O seu companheiro de viagem, Stephen Kats, é comilão e desorganizado, e insiste em fazer desvios na direcção de restaurantes acolhedores.

Kats e a estranha galeria de personagens que os dois amigos encontram pelo caminho são alvos gloriosos do humor de Bryson, que aproveita a ocasião para discorrer sobre a história fascinante do trilho e dos seus fundadores, denunciar casos inacreditáveis de destruição ecológica e os estragos causados pelo turismo e mover um apelo à conservação do último grande reduto de natureza selvagem na América.

Aventura, comédia e celebração, «Por Aqui e Por Ali» está destinado a ser um clássico moderno da Literatura de Viagens.

Há muitos livros sobre exploradores destemidos que escalam montanhas, atravessam oceanos, enfrentam intempéries e sofrem experiências traumáticas.

Bryson e Kats partem de Amicalola Falls State Park munidos dos guias oficiais do Trilho dos Apalaches: 11 livros e 59 mapas, que se afiguram "monumentalmente inúteis".

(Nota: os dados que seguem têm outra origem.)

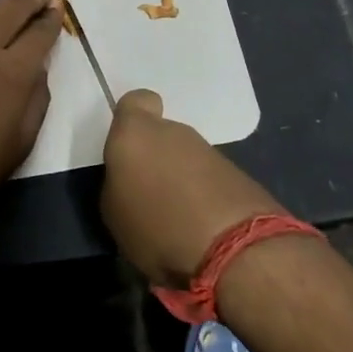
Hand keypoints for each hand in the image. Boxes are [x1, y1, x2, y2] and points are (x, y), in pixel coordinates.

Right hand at [101, 89, 284, 286]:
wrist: (235, 251)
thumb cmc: (156, 226)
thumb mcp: (113, 213)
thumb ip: (117, 184)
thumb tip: (129, 181)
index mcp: (136, 133)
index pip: (136, 100)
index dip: (132, 119)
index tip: (129, 146)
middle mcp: (174, 132)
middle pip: (161, 134)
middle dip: (156, 158)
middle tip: (148, 195)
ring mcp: (210, 151)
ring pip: (186, 158)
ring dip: (180, 180)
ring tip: (175, 219)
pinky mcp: (239, 175)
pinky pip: (210, 179)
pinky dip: (204, 197)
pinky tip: (202, 228)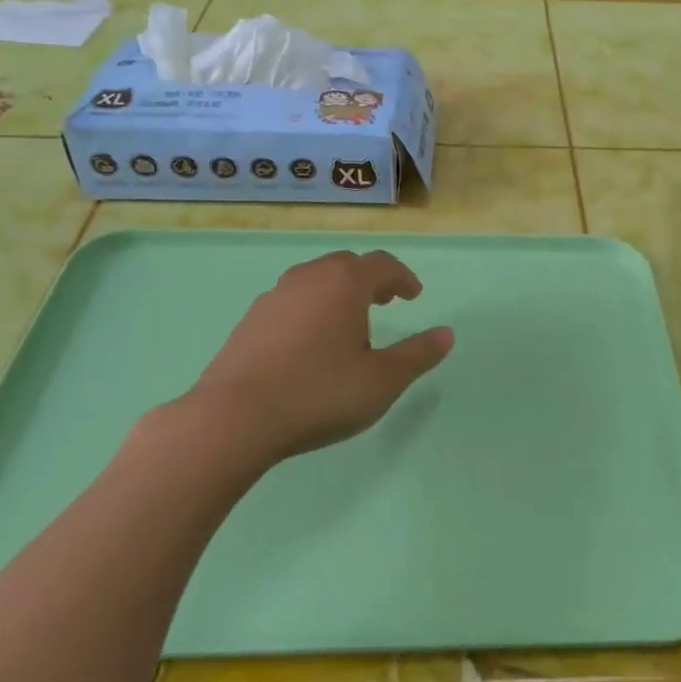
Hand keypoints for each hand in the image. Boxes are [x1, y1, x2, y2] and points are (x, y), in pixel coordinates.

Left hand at [156, 250, 453, 468]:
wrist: (233, 418)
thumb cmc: (320, 393)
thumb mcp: (382, 380)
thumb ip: (418, 354)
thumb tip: (447, 334)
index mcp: (344, 283)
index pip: (382, 264)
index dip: (402, 277)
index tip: (413, 295)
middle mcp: (308, 278)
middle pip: (346, 265)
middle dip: (370, 279)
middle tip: (385, 301)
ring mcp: (274, 297)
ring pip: (315, 280)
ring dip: (337, 292)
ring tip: (348, 321)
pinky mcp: (249, 320)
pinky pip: (291, 301)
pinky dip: (310, 309)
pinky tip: (309, 342)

Percorrer a pé o mais longo trilho do mundo é um esforço sobre-humano para o autor, que tem o hábito de estar sentado, e um suplício para o seu amigo, que há muito já não está em forma e adora fast-food.

A desistência é um padrão nesta viagem em que Bryson e Kats testam a sua auto-confiança e procuram inspiração nas histórias dos fundadores do trilho e dos viajantes que nele se tornaram célebres.

Bill Bryson vive das viagens que faz e do relato dessas viagens. Em O Continente Perdido refez as suas viagens da infância; em “Nem Aqui nem Ali” voltou a percorrer o caminho que fizera quando jovem ao longo da Europa.

Quando decidiu regressar à América, fez uma viagem de despedida pela Inglaterra rural e escreveu "Crónicas de uma pequena Ilha". Em “Por Aqui e Por Ali”, Bryson aventura-se num novo tema: a floresta americana.

Um livro para aqueles que amam a natureza selvagem, embora não resistam aos prazeres da civilização.

BILL BRYSON nasceu em Des Moines, Iowa, em 1951. Instalou-se em Inglaterra em 1977, e viveu muitos anos com a mulher inglesa e os quatro filhos em North Yorkshire. Agora vive com a família na America. É o autor de "Breve História de Quase Tudo", "Nem Aqui nem Ali", "Na Terra dos Cangurus", "Diário Africano", "Crónicas de uma pequena Ilha".

O Appalachian Trail, ou simplesmente AT como é designado nos Estados Unidos, é o maior trilho demarcado para trekking do mundo, atravessando 11 estados americanos, desde a Georgia até o Maine, e coleccionando ao longo dos seus 3.380 km de extensão uma infinidade de florestas, lagos, rios, montanhas, pequenos vilarejos, vida selvagem e um surpreendente potencial para a aventura em plena natureza.

Idealizado no ano de 1921, sem seguir qualquer caminho histórico anterior, o Trilho dos Apalaches foi inteiramente sinalizado, incluindo no seu roteiro alguns dos mais belos parques nacionais americanos e contando com inúmeras estruturas de apoio exclusivas para os caminhantes, entre as quais abrigos e um organismo encarregado de zelar pela sua preservação.

Em média, pode ser percorrido em 6 meses a pé, glória que apenas uma pequena parte daqueles que aceitam este desafio conseguem alcançar, o que não impede que muitas pessoas o percorram por partes, completando-o depois de sucessivos anos de caminhadas.